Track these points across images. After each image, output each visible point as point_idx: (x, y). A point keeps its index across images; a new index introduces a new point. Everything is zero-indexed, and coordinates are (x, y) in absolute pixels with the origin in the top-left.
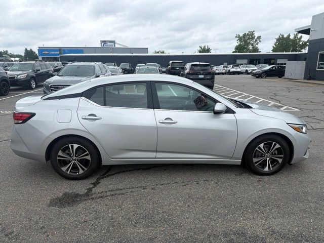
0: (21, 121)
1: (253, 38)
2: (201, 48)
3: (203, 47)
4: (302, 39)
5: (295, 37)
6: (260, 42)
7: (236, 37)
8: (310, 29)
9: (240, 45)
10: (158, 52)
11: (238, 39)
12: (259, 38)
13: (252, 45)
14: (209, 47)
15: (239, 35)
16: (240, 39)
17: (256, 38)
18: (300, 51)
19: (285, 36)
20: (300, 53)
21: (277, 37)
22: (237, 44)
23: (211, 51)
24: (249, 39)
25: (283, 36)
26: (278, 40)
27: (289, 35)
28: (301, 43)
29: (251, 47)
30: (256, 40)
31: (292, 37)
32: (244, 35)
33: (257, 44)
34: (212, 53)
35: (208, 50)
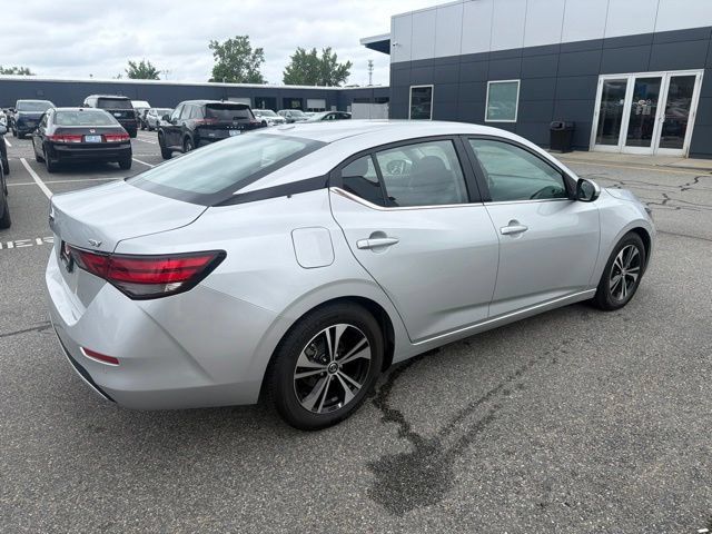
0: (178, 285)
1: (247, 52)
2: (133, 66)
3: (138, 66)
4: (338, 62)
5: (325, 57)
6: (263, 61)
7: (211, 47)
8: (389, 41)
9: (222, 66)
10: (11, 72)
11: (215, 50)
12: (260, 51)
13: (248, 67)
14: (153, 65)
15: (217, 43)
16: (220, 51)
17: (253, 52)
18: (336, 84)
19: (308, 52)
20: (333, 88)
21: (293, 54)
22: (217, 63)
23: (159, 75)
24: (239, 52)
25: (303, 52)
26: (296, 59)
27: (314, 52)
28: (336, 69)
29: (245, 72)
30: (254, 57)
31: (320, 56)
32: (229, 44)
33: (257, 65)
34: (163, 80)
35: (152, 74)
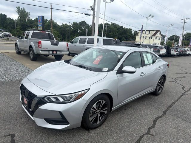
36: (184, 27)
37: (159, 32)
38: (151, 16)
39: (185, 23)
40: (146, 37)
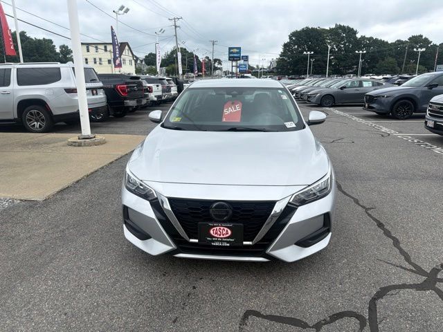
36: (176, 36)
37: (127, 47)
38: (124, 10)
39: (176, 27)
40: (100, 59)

_Problem to work on:_
Print the data above exactly; drop every picture.

_Solution to the exercise:_
Track these points across images. After each image, output each visible point as point_idx: (x, y). A point keeps its index across images; a new index introduces a new point. Everything is zero-indexed, and coordinates are (x, y) in absolute pixels with the origin in the top-left.
0: (21, 121)
1: (253, 38)
2: (201, 48)
3: (203, 47)
4: (302, 39)
5: (295, 37)
6: (260, 42)
7: (236, 37)
8: (310, 29)
9: (240, 45)
10: (158, 52)
11: (238, 39)
12: (259, 38)
13: (252, 45)
14: (209, 47)
15: (239, 35)
16: (240, 39)
17: (256, 38)
18: (300, 51)
19: (285, 36)
20: (300, 53)
21: (277, 37)
22: (237, 44)
23: (211, 51)
24: (249, 39)
25: (283, 36)
26: (278, 40)
27: (289, 35)
28: (301, 43)
29: (251, 47)
30: (256, 40)
31: (292, 37)
32: (244, 35)
33: (257, 44)
34: (212, 53)
35: (208, 50)
0: (178, 285)
1: (247, 52)
2: (133, 66)
3: (138, 66)
4: (338, 62)
5: (325, 57)
6: (263, 61)
7: (211, 47)
8: (389, 41)
9: (222, 66)
10: (11, 72)
11: (215, 50)
12: (260, 51)
13: (248, 67)
14: (153, 65)
15: (217, 43)
16: (220, 51)
17: (253, 52)
18: (336, 84)
19: (308, 52)
20: (333, 88)
21: (293, 54)
22: (217, 63)
23: (159, 75)
24: (239, 52)
25: (303, 52)
26: (296, 59)
27: (314, 52)
28: (336, 69)
29: (245, 72)
30: (254, 57)
31: (320, 56)
32: (229, 44)
33: (257, 65)
34: (163, 80)
35: (152, 74)
36: (184, 27)
37: (159, 32)
38: (151, 16)
39: (185, 23)
40: (146, 37)
36: (176, 36)
37: (127, 47)
38: (124, 10)
39: (176, 27)
40: (100, 59)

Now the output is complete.